I really like the look of the first litter!
Lovely colour :mrgreen:


----------



## quadrapop (Aug 16, 2010)

they are much better satins than their parents.


----------



## Elven (Apr 18, 2010)

Oh wow! I just love them!


----------



## zany_toon (Apr 3, 2010)

They look fab! Well done on such shiney babies


----------



## moustress (Sep 25, 2009)

Nice looking babies; the yellow gold raise the question: What color are their eyes? Are they fawn or (pink eyed) or red (black eyed)?


----------



## quadrapop (Aug 16, 2010)

If you mean the babies their eyes arnt open yet.

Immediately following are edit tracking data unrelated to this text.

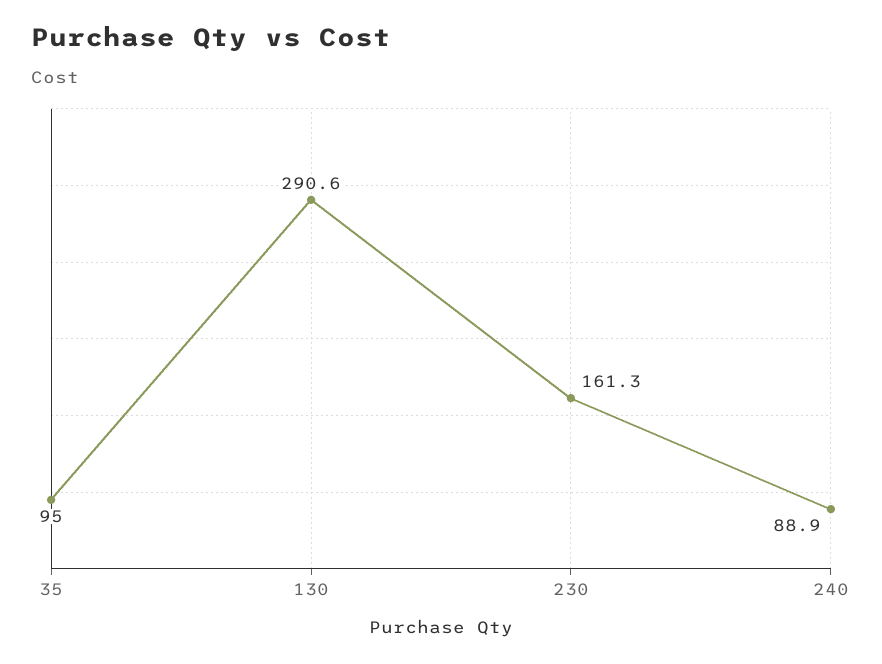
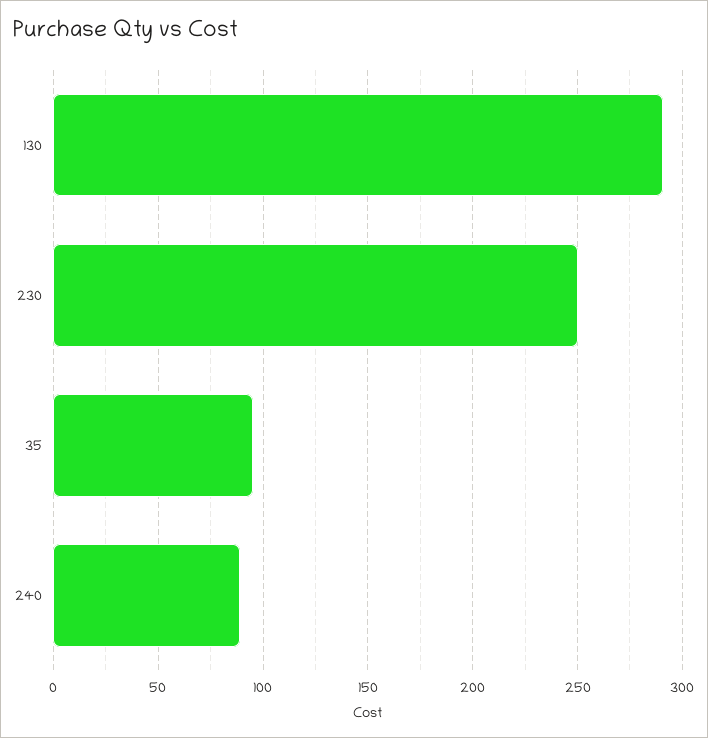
  {
    "35": 95,
    "130": 290.6,
-   "230": 161.3,
+   "230": 250,
    "240": 88.9
  }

The dad has pink eyes mum has what I think is red eyes


----------



## windyhill (Jan 19, 2010)

you can tell at birth what color the babies eyes wil be. 
If you see black where the eyes are, then they will be black, if theres nothing, then they will be pink/red


----------



## jessilynn (Jul 9, 2010)

I can see at least 1 PE in the first litter, and all black in the 2nd


----------



## Erica08 (May 20, 2009)

the first litters got some interesting looking color


----------



## quadrapop (Aug 16, 2010)

jessilynn said:


> I can see at least 1 PE in the first litter, and all black in the 2nd


how can you tell, their eyes arnt visible in the first litter, well one is barely.


----------



## zany_toon (Apr 3, 2010)

quadrapop said:


> jessilynn said:
> 
> 
> > I can see at least 1 PE in the first litter, and all black in the 2nd
> ...


If you look at where their eyes are you can tell the colour: pink and red eyes won't show up at all through the eyelids whereas black eyes will show through the eyelids. It's why you can see little black blobs in the picture of your second litter but the first litter look eyeless just now (at least until their eyes are open :lol


----------



## quadrapop (Aug 16, 2010)

I get you yes I thought you meant you knew if the eyes were pink or red, they are opening now though. The others are obviously dark though.


----------



## Taegan (Sep 13, 2010)

the first litter is a gorgous colour!


----------



## webzdebs (Mar 29, 2010)

love the first litter, will you have any females available from this litter?


----------